The heyday of Star Wars and Indiana Jones games existed well before the concept of the AAA game, and you could argue that it was EA's fixation on making a modern, microtransaction-heavy shooter that got things off on the worst possible footing with the Star Wars license. When it made smaller (relatively speaking) games focused on a corner of the universe or a particular experience, they were fairly well-received. Now, Disney is going to a studio that is most famous these days for making the archetypical Ubisoft open-world loot chase, and a studio whose solar system-spanning take on Wolfenstein amounted to a lot of cutscenes intercut with run-and-gun sequences where you mow down cyborg dogs. These are very good games of their type… but they're also way more Rise of Skywalker than they are Mandalorian, if you will.

Ironically, of course, both studios have their origins making games that seem much closer in spirit to the glory days of Lucasfilm's gaming division. MachineGames is rooted in the old Starbreeze studio that made the cult-classic immersive shooter Chronicles of Riddick, and the massively underrated The Darkness, which is about as close to an FPS game about being a Dark Jedi as has ever been made. Massive made the incredibly cool MOBA / RTS World in Conflict, which let you put tons of Cold War military hardware in a sandbox and blast the everliving shit out of it, and frankly the Star Wars version of that sounds like a dream game. But there are a lot of reasons why we don't get a lot of games like that anymore, no matter the license involved.
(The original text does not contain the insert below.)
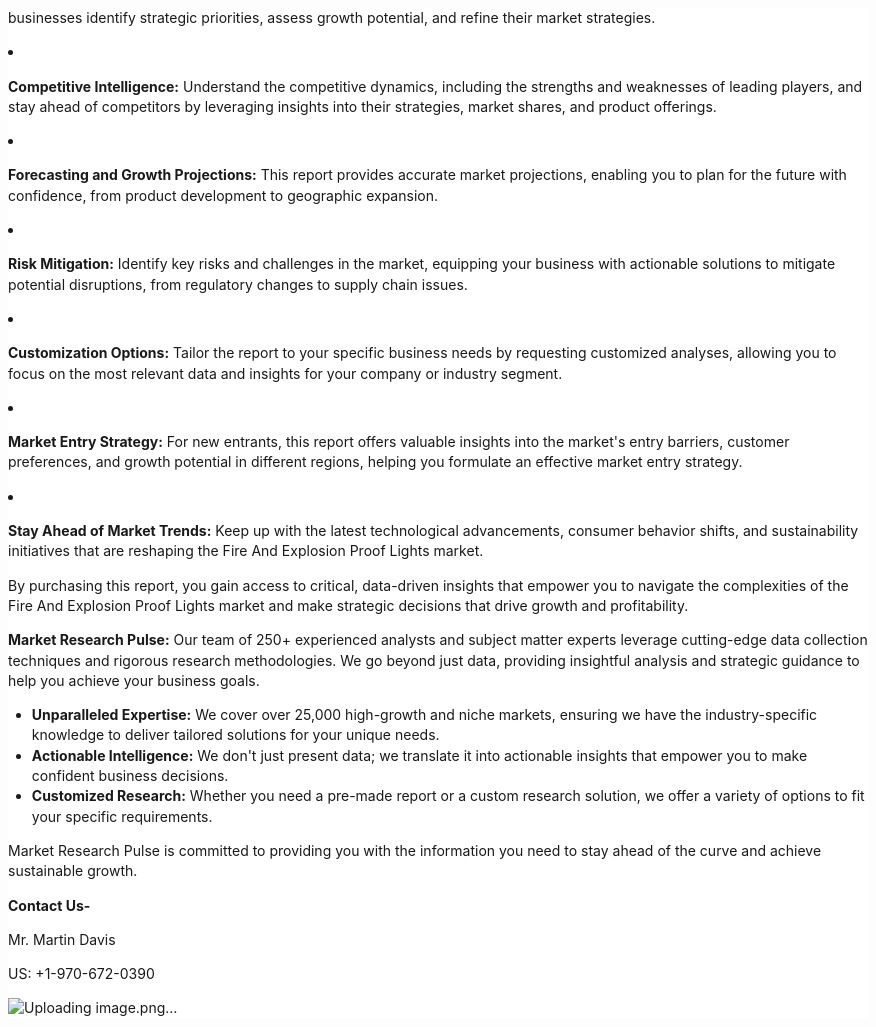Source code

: businesses identify strategic priorities, assess growth potential, and refine their market strategies.</p></li><li><p><strong>Competitive Intelligence:</strong> Understand the competitive dynamics, including the strengths and weaknesses of leading players, and stay ahead of competitors by leveraging insights into their strategies, market shares, and product offerings.</p></li><li><p><strong>Forecasting and Growth Projections:</strong> This report provides accurate market projections, enabling you to plan for the future with confidence, from product development to geographic expansion.</p></li><li><p><strong>Risk Mitigation:</strong> Identify key risks and challenges in the market, equipping your business with actionable solutions to mitigate potential disruptions, from regulatory changes to supply chain issues.</p></li><li><p><strong>Customization Options:</strong> Tailor the report to your specific business needs by requesting customized analyses, allowing you to focus on the most relevant data and insights for your company or industry segment.</p></li><li><p><strong>Market Entry Strategy:</strong> For new entrants, this report offers valuable insights into the market's entry barriers, customer preferences, and growth potential in different regions, helping you formulate an effective market entry strategy.</p></li><li><p><strong>Stay Ahead of Market Trends:</strong> Keep up with the latest technological advancements, consumer behavior shifts, and sustainability initiatives that are reshaping the Fire And Explosion Proof Lights market.</p></li></ol><p>By purchasing this report, you gain access to critical, data-driven insights that empower you to navigate the complexities of the Fire And Explosion Proof Lights market and make strategic decisions that drive growth and profitability.</p><p><strong>Market Research Pulse:</strong>&nbsp;Our team of 250+ experienced analysts and subject matter experts leverage cutting-edge data collection techniques and rigorous research methodologies. We go beyond just data, providing insightful analysis and strategic guidance to help you achieve your business goals.</p><ul><li><strong>Unparalleled Expertise:</strong>&nbsp;We cover over 25,000 high-growth and niche markets, ensuring we have the industry-specific knowledge to deliver tailored solutions for your unique needs.</li><li><strong>Actionable Intelligence:</strong>&nbsp;We don't just present data; we translate it into actionable insights that empower you to make confident business decisions.</li><li><strong>Customized Research:</strong>&nbsp;Whether you need a pre-made report or a custom research solution, we offer a variety of options to fit your specific requirements.</li></ul><p>Market Research Pulse is committed to providing you with the information you need to stay ahead of the curve and achieve sustainable growth.</p><p><strong>Contact Us-</strong></p><p>Mr. Martin Davis</p><p>US: +1-970-672-0390</p>
![Uploading image.png…]()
'World in Conflict' screenshot courtesy of Ubisoft

With any luck, Lucasfilm springing the Star Wars license out of exclusivity jail ultimately leads to a lot more studios getting a chance to do something interesting with Star Wars. But as someone who loved the old Lucasfilm / Lucasarts games, I also hope Disney lets games follow the arc of Star Wars on television and target a smaller scale than the "global blockbuster." Maybe with the Star Wars license, fun, risky ideas won't seem like such a risk to the people holding the pursestrings.